#FeesMustFall Inquiry's Pilot Project Will Help 1,000 Students In 2017

The inquiry proposes helping 65 percent of students.
Students protest against a proposed hike in tuition fees outside the parliament precinct on 21 October 2015 in Cape Town.
Students protest against a proposed hike in tuition fees outside the parliament precinct on 21 October 2015 in Cape Town.
Nardus Engelbrecht/Gallo Images/Getty Image

The ministerial task team estimates it would cost R42 billion to fund the poor and "missing middle" university students in 2018. A pilot project to fund students will start next year.

This is in the report of the Ministerial Task Team (MTT) asked to develop a support and funding model for students.

An 18-page executive summary of the report has now been released for public comment, with a deadline for comment of 31 January.

"The MTT is currently in discussions with National Treasury about the broad costing requirements to fund the full cost of study for the very poor, poor and the 'missing middle'. If the average household income of R600,000 is used to define the cut-off for the missing middle, approximately 65 percent of students (the very poor, poor and missing middle students) in the South African university system will be funded," said the report.

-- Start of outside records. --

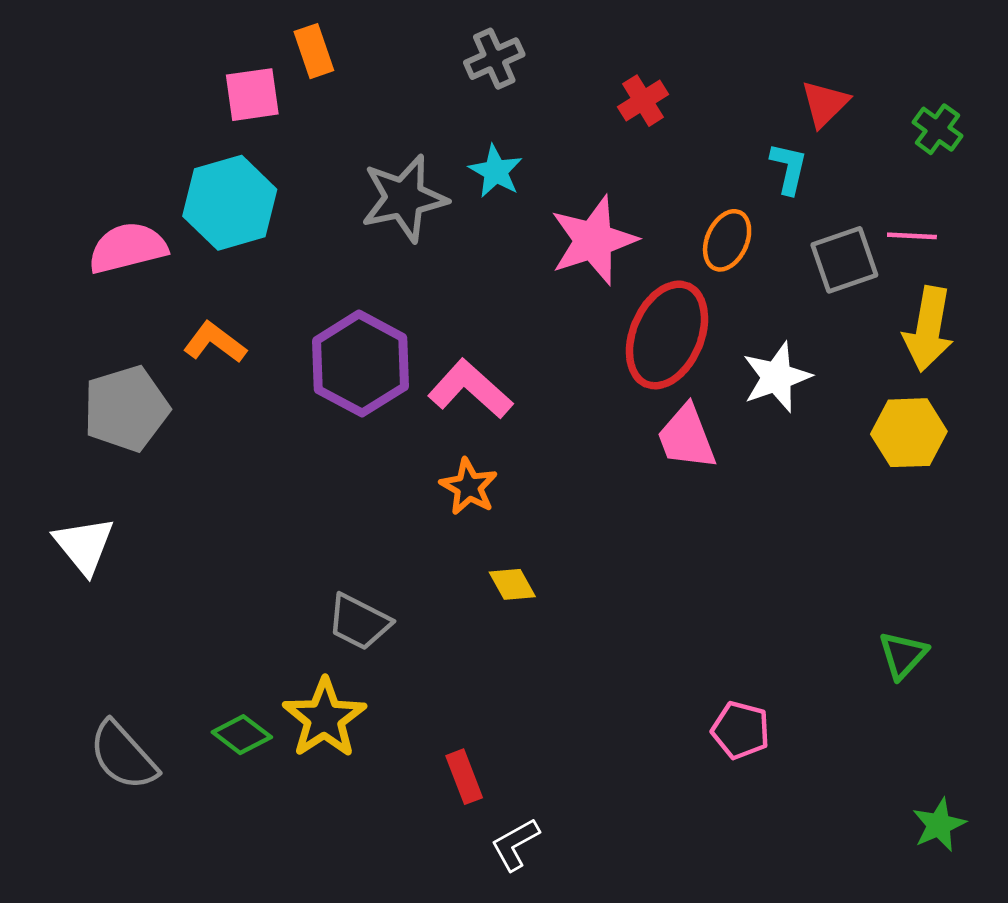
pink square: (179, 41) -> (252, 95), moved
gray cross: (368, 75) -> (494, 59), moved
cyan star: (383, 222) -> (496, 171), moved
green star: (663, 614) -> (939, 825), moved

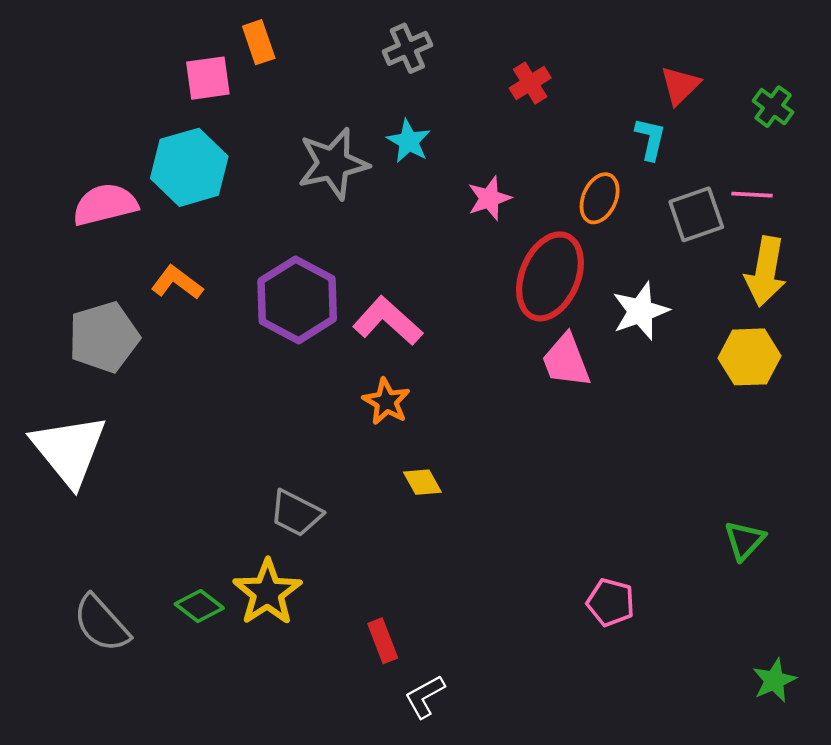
pink star: (593, 240) -> (489, 198), size x0.6
white triangle: (84, 545) -> (69, 450), size x1.5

"This will require approximately R42 billion per annum, escalating annually into the future in line with university fees and other costs of study increments. The estimated R42 billion will fund just over half a million very poor, poor and missing middle students in 2018."

The team recommended that all very poor students get free higher education, particularly those from households surviving on social grants, while those from slightly better off families get a combination of grants and loans to cover the full cost of study, with family contributions increasing according to means.

Blueprints drawn up

The team drew up a blueprint for a new Ikusasa Student Financial Aid Programme (ISFAP), which would work closely with the existing National Student Financial Aid Scheme (NSFAS).

While NSFAS relies almost entirely on the state for funds and focuses on students from families with an income of below R122,000 a year, the new ISFAP plans public-private partnerships for funding and aims to help students from families with income of below R600,000 a year.

The ISFAP arrangement would set up a special purpose vehicle to run a public-private partnership with NSFAS, aimed at raising funds from the private sector. Tax law would be updated so that donations to this new vehicle would be exempt from donations tax. The team also wants the new vehicle to be designated as a black economic empowerment (BEE) facilitator, to help it raise debt as business donors could get BEE points.

They want private institutional funding, which means investment by pension funds, unit trusts, life office policy holders and banks, and said that enticing private funding might require government guarantees and sharing of risk capital.

The team plans a pilot project on the proposed scheme in 2017.

The public-private partnership has been registered with Treasury and an office set up with Sizwe Nxasana, who chaired the fees inquiry, as the project officer.

The pilot project will involve at least 1,000 first-year students spread across seven universities and one college, with the full cost of study including "wrap-around" support covered. About a third of those will be medical students, another third engineering students and the rest in other scarce skills qualifications like actuaries, chartered accountants and artisans.

The eight institutions are the universities of Venda, Walter Sisulu, Witwatersrand, Cape Town, Pretoria, KwaZulu-Natal and Tshwane, and the college is Orbit Technical college.

The MTT fees inquiry was set up in April, tasked with developing a funding model for poor and "missing middle" students. The "missing middle" students are those whose families are too well-off to qualify for subsidies but not well-off enough to afford university fees.